Go through the listing below and state how many of its lines include "KiCad". Write only that number.
** Opening SOURCE MATERIAL block **
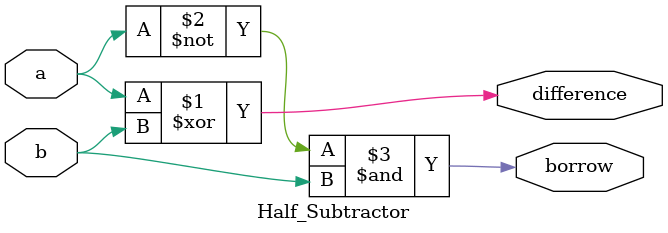
<source format=v>

module Half_Subtractor(a,b,difference,borrow);
input a,b;
output difference,borrow;
assign difference = a ^ b;
assign borrow = (~a)&b;
endmodule

</source>
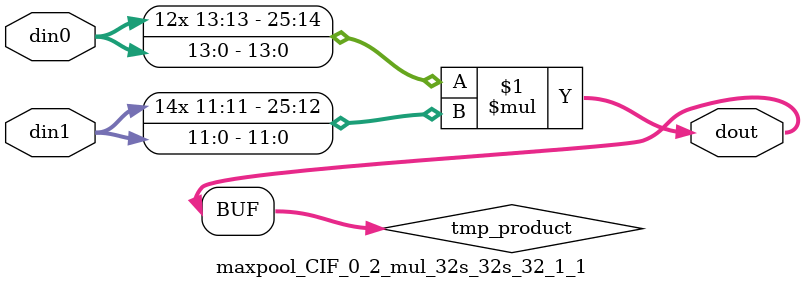
<source format=v>

`timescale 1 ns / 1 ps

  (* use_dsp = "no" *)  module maxpool_CIF_0_2_mul_32s_32s_32_1_1(din0, din1, dout);
parameter ID = 1;
parameter NUM_STAGE = 0;
parameter din0_WIDTH = 14;
parameter din1_WIDTH = 12;
parameter dout_WIDTH = 26;

input [din0_WIDTH - 1 : 0] din0; 
input [din1_WIDTH - 1 : 0] din1; 
output [dout_WIDTH - 1 : 0] dout;

wire signed [dout_WIDTH - 1 : 0] tmp_product;













assign tmp_product = $signed(din0) * $signed(din1);








assign dout = tmp_product;







endmodule

</source>
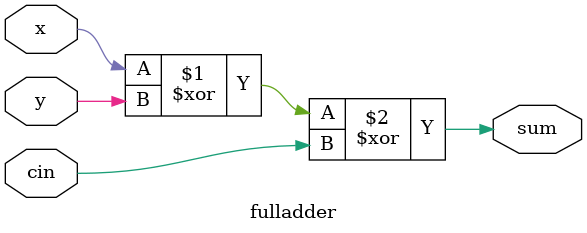
<source format=v>
/**
* CARRY LOOKAHEAD ADDER
*/

module cla(S,cout,ovf,x,y);
    input [31:0] x;
    input [31:0] y;
    output [31:0] S;
    output cout,ovf;

    wire c0, c8, c16, c24, c32;

    assign c0 = 1'b0;

    //bits 7-0
    wire G0,P0, P0c0;
    block bits70(.S(S[7:0]),.P(P0),.G(G0),.x(x[7:0]),.y(y[7:0]),.cin(c0));
    and P0c0_inst(P0c0,P0,c0);
    or c8_inst(c8,G0,P0c0);

    //bits 15-8
    wire G1,P1, P1G0,P1P0C0;
    block bits158(.S(S[15:8]),.P(P1),.G(G1),.x(x[15:8]),.y(y[15:8]),.cin(c8));
    and P1G0_inst(P1G0,P1,G0);
    and P1P0C0_inst(P1P0C0,P1,P0,c0);
    or c16_inst(c16,G1,P1G0,P1P0C0);

    //bits 23-16
    wire G2,P2, P2G1,P2P1G0,P2P1P0C0;
    block bits2316(.S(S[23:16]),.P(P2),.G(G2),.x(x[23:16]),.y(y[23:16]),.cin(c16));
    and P2G1_inst(P2G1,P2,G1);
    and P2P1G0_inst(P2P1G0,P2,P1,G0);
    and P2P1P0C0_inst(P2P1P0C0,P2,P1,P0,c0);
    or c24_inst(c24,G2,P2G1,P2P1G0,P2P1P0C0);

    //bits 31-24
    wire G3,P3, P3G2,P3P2G1,P3P2P1G0,P3P2P1P0C0;
    block bits3124(.S(S[31:24]),.P(P3),.G(G3),.x(x[31:24]),.y(y[31:24]),.cin(c24));
    and P3G2_inst(P3G2,P3,G2);
    and P3P2G1_inst(P3P2G1,P3,P2,G1);
    and P3P2P1G0_inst(P3P2P1G0,P3,P2,P1,G0);
    and P3P2P1P0C0_inst(P3P2P1P0C0,P3,P2,P1,P0,c0);
    or c32_inst(c32,G3,P3G2,P3P2G1,P3P2P1G0,P3P2P1P0C0);

    wire ovfaux, ovfaux2;
    xnor ovfaux_inst(ovfaux, x[31], y[31]);      // This part is correct - checks if signs are same
    xor ovfaux2_inst(ovfaux2, x[31], S[31]);     // This part is correct - checks if result sign differs
    and overflow_inst(ovf, ovfaux, ovfaux2);     // This part is correct - both conditions must be true
    assign cout = c32;

endmodule


// 8 bit block
module block(S,G,P,cin,x,y);
    input cin;
    input [7:0] x;
    input [7:0] y;

    output [7:0] S;
    output P,G;

    wire [7:0] c;
    wire [7:0] g;
    wire [7:0] p;


    // calculate g terms (gi = Xi*Yi)
    and g0_inst(g[0],x[0],y[0]);
    and g1_inst(g[1],x[1],y[1]);
    and g2_inst(g[2],x[2],y[2]);
    and g3_inst(g[3],x[3],y[3]);
    and g4_inst(g[4],x[4],y[4]);
    and g5_inst(g[5],x[5],y[5]);
    and g6_inst(g[6],x[6],y[6]);
    and g7_inst(g[7],x[7],y[7]);

    // calculate p terms (pi = Xi+Yi)
    or p0_inst(p[0],x[0],y[0]);
    or p1_inst(p[1],x[1],y[1]);
    or p2_inst(p[2],x[2],y[2]);
    or p3_inst(p[3],x[3],y[3]);
    or p4_inst(p[4],x[4],y[4]);
    or p5_inst(p[5],x[5],y[5]);
    or p6_inst(p[6],x[6],y[6]);
    or p7_inst(p[7],x[7],y[7]);

    // calculate P term
    and P_inst(P,p[0],p[1],p[2],p[3],p[4],p[5],p[6],p[7]);

    // calculate G term
    wire p7g6,p7p6g5,p7p6p5g4,p7p6p5p4g3,p7p6p5p4p3g2,p7p6p5p4p3p2g1,p7p6p5p4p3p2p1g0;
    and p7g6_inst(p7g6,p[7],g[6]);
    and p7p6g5_inst(p7p6g5,p[7],p[6],g[5]);
    and p7p6p5g4_inst(p7p6p5g4,p[7],p[6],p[5],g[4]);
    and p7p6p5p4g3_inst(p7p6p5p4g3,p[7],p[6],p[5],p[4],g[3]);
    and p7p6p5p4p3g2_inst(p7p6p5p4p3g2,p[7],p[6],p[5],p[4],p[3],g[2]);
    and p7p6p5p4p3p2g1_inst(p7p6p5p4p3p2g1,p[7],p[6],p[5],p[4],p[3],p[2],g[1]);
    and p7p6p5p4p3p2p1g0_inst(p7p6p5p4p3p2p1g0,p[7],p[6],p[5],p[4],p[3],p[2],p[1],g[0]);
    or G_inst(G,g[7],p7p6p5p4p3p2p1g0,p7p6p5p4p3p2g1,p7p6p5p4p3g2,p7p6p5p4g3,p7p6p5g4,p7p6g5,p7g6);

    //calculate internal carries
    assign c[0] = cin;
    wire c1,c2,c3,c4,c5,c6,c7,c8;
    and c1_inst(c1,p[0],c[0]);
    or c1_out(c[1],g[0],c1);
    
    and c2_inst(c2,p[1],c[1]);
    or c2_out(c[2],g[1],c2);
    
    and c3_inst(c3,p[2],c[2]);
    or c3_out(c[3],g[2],c3);
    
    and c4_inst(c4,p[3],c[3]);
    or c4_out(c[4],g[3],c4);
    
    and c5_inst(c5,p[4],c[4]);
    or c5_out(c[5],g[4],c5);
    
    and c6_inst(c6,p[5],c[5]);
    or c6_out(c[6],g[5],c6);
    
    and c7_inst(c7,p[6],c[6]);
    or c7_out(c[7],g[6],c7);

    // Calculate sums
    fulladder bit0(.sum(S[0]),.x(x[0]),.y(y[0]),.cin(c[0]));
    fulladder bit1(.sum(S[1]),.x(x[1]),.y(y[1]),.cin(c[1]));
    fulladder bit2(.sum(S[2]),.x(x[2]),.y(y[2]),.cin(c[2]));
    fulladder bit3(.sum(S[3]),.x(x[3]),.y(y[3]),.cin(c[3]));
    fulladder bit4(.sum(S[4]),.x(x[4]),.y(y[4]),.cin(c[4]));
    fulladder bit5(.sum(S[5]),.x(x[5]),.y(y[5]),.cin(c[5]));
    fulladder bit6(.sum(S[6]),.x(x[6]),.y(y[6]),.cin(c[6]));
    fulladder bit7(.sum(S[7]),.x(x[7]),.y(y[7]),.cin(c[7]));
endmodule



module fulladder(x,y,cin,sum);
    input x,y,cin;
    output sum;

    xor SUM(sum,x,y,cin);
endmodule
</source>
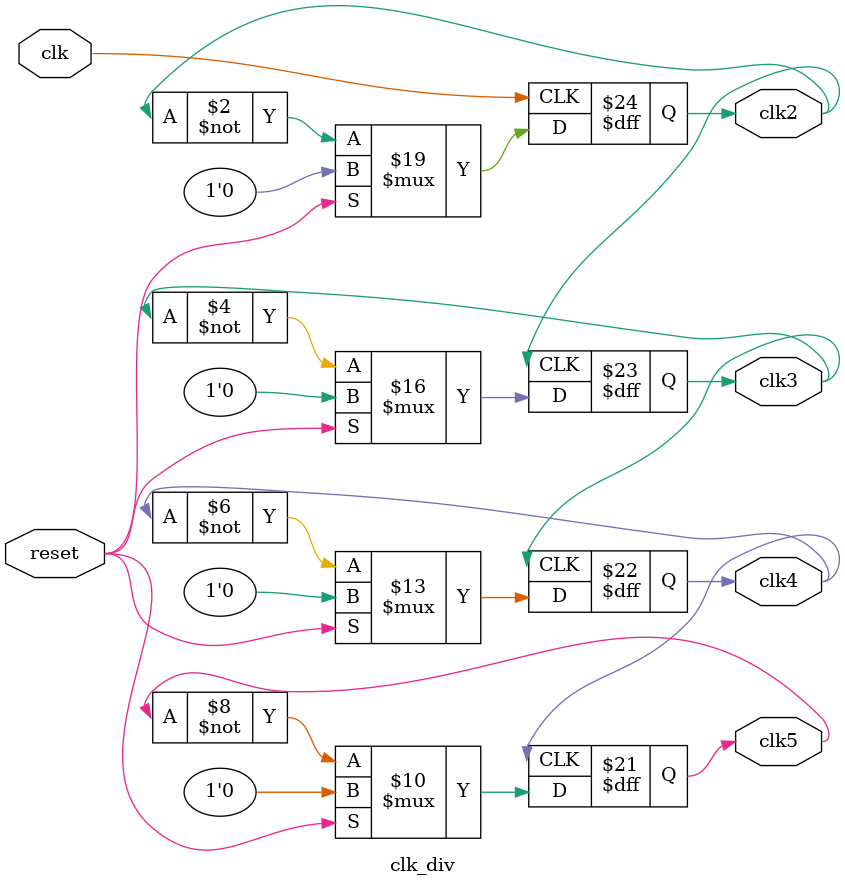
<source format=v>
`default_nettype none
`timescale 1ns/1ns

module clk_div (
    input wire  clk,
    input wire  reset,
    output reg  clk2,
    output reg  clk3,
    output reg  clk4,
    output reg  clk5
);

    // div by 2, i.e., beta=0.75
    always @(posedge clk) begin
        if (reset)
            clk2 <= 0;
        else
            clk2 <= ~clk2;
    end

    // div by 4, i.e., beta=0.875
    always @(posedge clk2) begin
        if (reset)
            clk3 <= 0;
        else
            clk3 <= ~clk3;
    end

    // div by 8, i.e., beta=0.9375
    always @(posedge clk3) begin
        if (reset)
            clk4 <= 0;
        else
            clk4 <= ~clk4;
    end

    // div by 16, i.e., beta=0.96875
    always @(posedge clk4) begin
        if (reset)
            clk5 <= 0;
        else
            clk5 <= ~clk5;
    end


endmodule
</source>
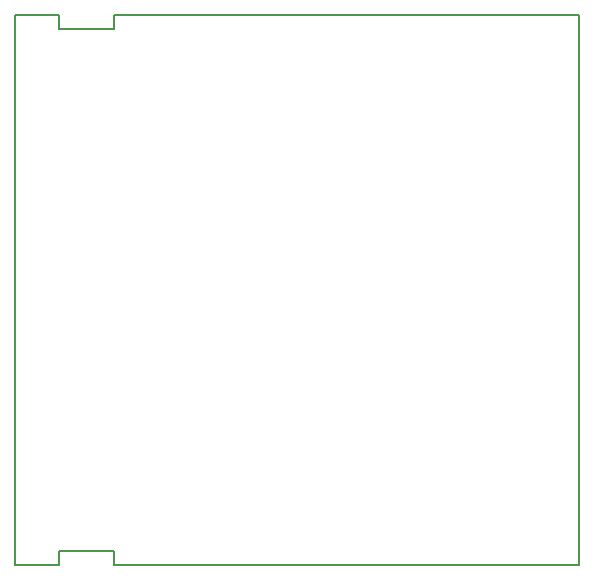
<source format=gbr>
G04 #@! TF.GenerationSoftware,KiCad,Pcbnew,(2017-12-21 revision 23d71cfa9)-makepkg*
G04 #@! TF.CreationDate,2018-07-16T19:44:21-04:00*
G04 #@! TF.ProjectId,OdysseyDaughterCardHorizSyncGenerator,4F647973736579446175676874657243,0.1*
G04 #@! TF.SameCoordinates,Original*
G04 #@! TF.FileFunction,Profile,NP*
%FSLAX46Y46*%
G04 Gerber Fmt 4.6, Leading zero omitted, Abs format (unit mm)*
G04 Created by KiCad (PCBNEW (2017-12-21 revision 23d71cfa9)-makepkg) date 07/16/18 19:44:21*
%MOMM*%
%LPD*%
G01*
G04 APERTURE LIST*
%ADD10C,0.150000*%
G04 APERTURE END LIST*
D10*
X170175000Y-77700000D02*
X170175000Y-124300000D01*
X126175000Y-77700000D02*
X122425000Y-77700000D01*
X126175000Y-78900000D02*
X126175000Y-77700000D01*
X130775000Y-78900000D02*
X126175000Y-78900000D01*
X130775000Y-77700000D02*
X130775000Y-78900000D01*
X170175000Y-77700000D02*
X130775000Y-77700000D01*
X130775000Y-124300000D02*
X170175000Y-124300000D01*
X130775000Y-123100000D02*
X130775000Y-124300000D01*
X126175000Y-123100000D02*
X130775000Y-123100000D01*
X126175000Y-124300000D02*
X126175000Y-123100000D01*
X122425000Y-124300000D02*
X126175000Y-124300000D01*
X122425000Y-124300000D02*
X122425000Y-77700000D01*
M02*

</source>
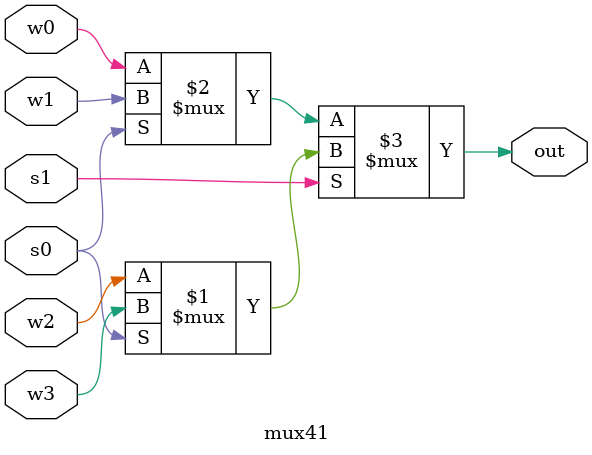
<source format=v>
/*data flow modeling of 4 to 1 mux*/


module mux41 (
	input w0, w1, w2, w3, s0, s1,
	output out
);

	assign out = s1 ? (s0 ? w3 : w2)  : (s0 ? w1: w0);
endmodule

</source>
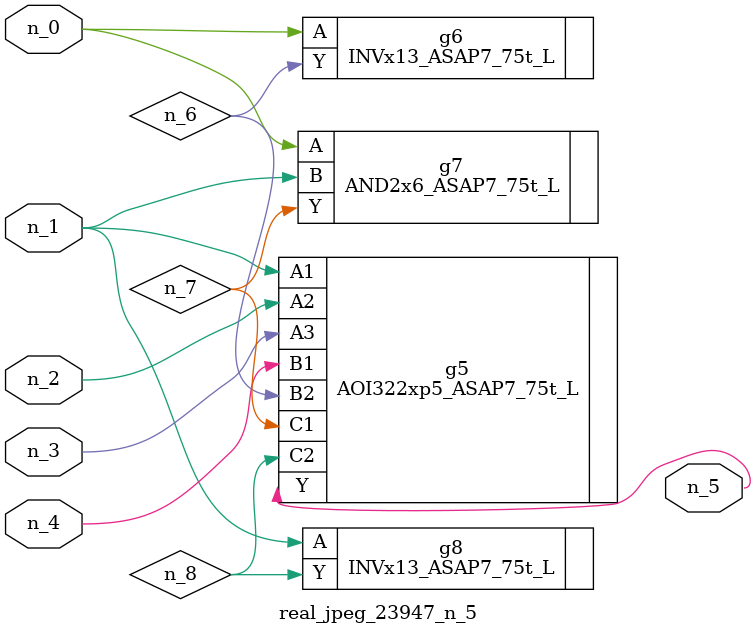
<source format=v>
module real_jpeg_23947_n_5 (n_4, n_0, n_1, n_2, n_3, n_5);

input n_4;
input n_0;
input n_1;
input n_2;
input n_3;

output n_5;

wire n_8;
wire n_6;
wire n_7;

INVx13_ASAP7_75t_L g6 ( 
.A(n_0),
.Y(n_6)
);

AND2x6_ASAP7_75t_L g7 ( 
.A(n_0),
.B(n_1),
.Y(n_7)
);

AOI322xp5_ASAP7_75t_L g5 ( 
.A1(n_1),
.A2(n_2),
.A3(n_3),
.B1(n_4),
.B2(n_6),
.C1(n_7),
.C2(n_8),
.Y(n_5)
);

INVx13_ASAP7_75t_L g8 ( 
.A(n_1),
.Y(n_8)
);


endmodule
</source>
** Closing SOURCE MATERIAL block **
▶ _SOLUTION FOR THIS EXERCISE_:
2